I’ve found most examiners gracious in granting extensions of time to respond to the initial request, but don’t count on it. The published regulations and the department’s own rules can form the bottom line for your performance. Start gathering the requested information well before the deadline. When completing the questionnaire, take your time. Remember that you’re only responding to one state and only provide the information requested. If the questions allow it, limit your responses to production in that state. This isn’t sneaky or back-handed—it’s prudent. You have an asset to protect for the benefit of your family and your employees. Provide what you must, but no more.

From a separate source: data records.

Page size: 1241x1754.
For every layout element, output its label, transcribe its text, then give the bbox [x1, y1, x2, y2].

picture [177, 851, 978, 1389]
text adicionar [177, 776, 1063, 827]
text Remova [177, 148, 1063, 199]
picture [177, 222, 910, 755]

Once you have a report of your production for the examination period, look through it and see if it contains any memorable files. You might include your operations group—processor, underwriter, doc drawer, funder and shipper—in this process. If you identify any memorable files, crack them open and review what made them that way. If you have any miscellaneous documents that will help explain what you remember, get them into the file.

When an examiner opens up a loan file, that loan’s whole story consists of the documents there. Even if the file contains a problem that might show up in your report of examination, you want your file to speak clearly enough to the examiner so that he or she finds no reason to start following rabbit trails and asking questions that you know will go nowhere. The examiners need to understand what happened in a file within the four corners of the paper you provide. Other documents or narrative notes that make the file clear do no good unless they are in the actual file. A short and concise response makes the examiner’s job easier, and that will make your examination a better process for both of you.